Faster and smaller transistors are being developed and tested, and here's one of the more interesting new designs. It is effectively a vacuum tube/transistor hybrid. By utilizing modern manufacturing processes it is possible to make extremely small vacuum tubes that do not have any of the problems of older tubes, and also happen to be able to operate in the terahertz range.
Although we are still at an early stage with our research, we believe the recent improvements we've made to the vacuum-channel transistor could one day have a huge influence on the electronics industry, particularly for applications where speed is paramount. Our very first effort to fashion a prototype produced a device that could operate at 460 gigahertz -- roughly 10 times as fast as the best silicon transistor can manage. This makes the vacuum-channel transistor very promising for operating in what is sometimes known as the terahertz gap, the portion of the electromagnetic spectrum above microwaves and below infrared.
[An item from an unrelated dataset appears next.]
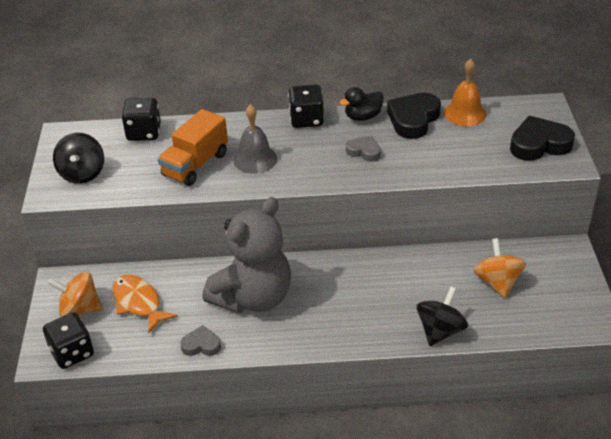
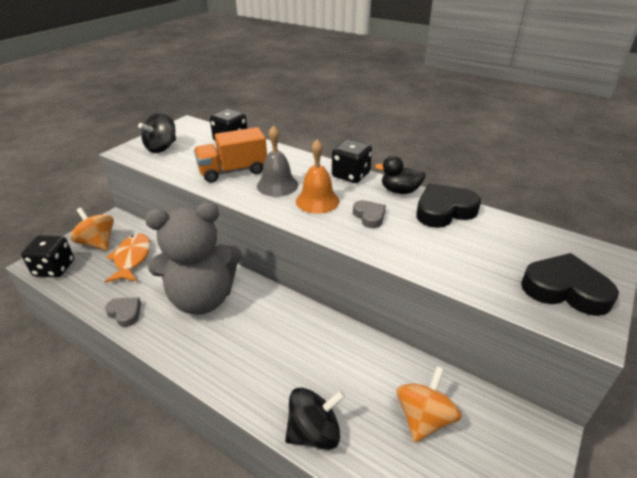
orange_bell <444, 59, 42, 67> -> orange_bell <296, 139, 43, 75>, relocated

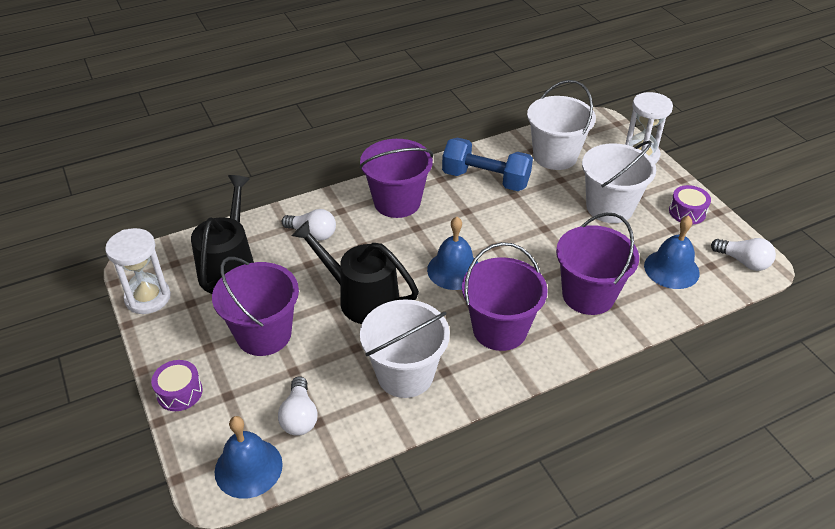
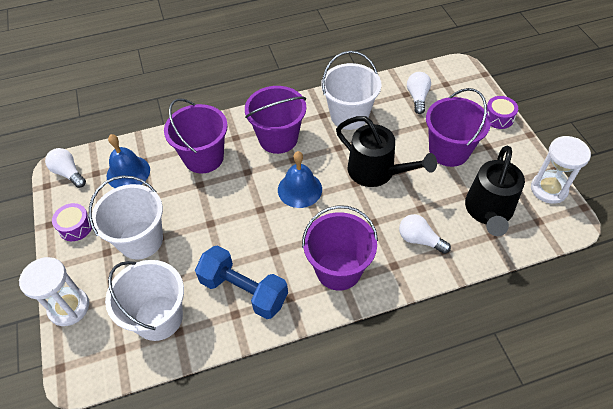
royal_blue_bell <215, 416, 68, 83> -> none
(Score: 1) by cyrano on Tuesday June 24 2014, @10:07PM
Philips developed an IC with miniaturized tubes in the late eighties. Don't remember what they had in mind as use for the device. Philips has had a lot of research like that that went nowhere...
The quieter you become, the more you are able to hear. - Kali [kali.org]
(Score: 2) by kaszz on Wednesday June 25 2014, @01:37AM
But where they so small that it left air molecules out due to scale?
Oh and "pointless" research educates researchers and tells everybody what not to do.
(Score: 1) by cyrano on Wednesday June 25 2014, @04:30PM
They were fractions of millimeters tall, but stil vacuum. The research wasn't pointless, but it never took on in the market. Only a few thousand IC's were made. I don't even remember the name.
The quieter you become, the more you are able to hear. - Kali [kali.org]
(Score: 2) by kaszz on Wednesday June 25 2014, @04:44PM
So these new things exploit inherent forces in the nature rather than vacuum pumped containers like in the 80's?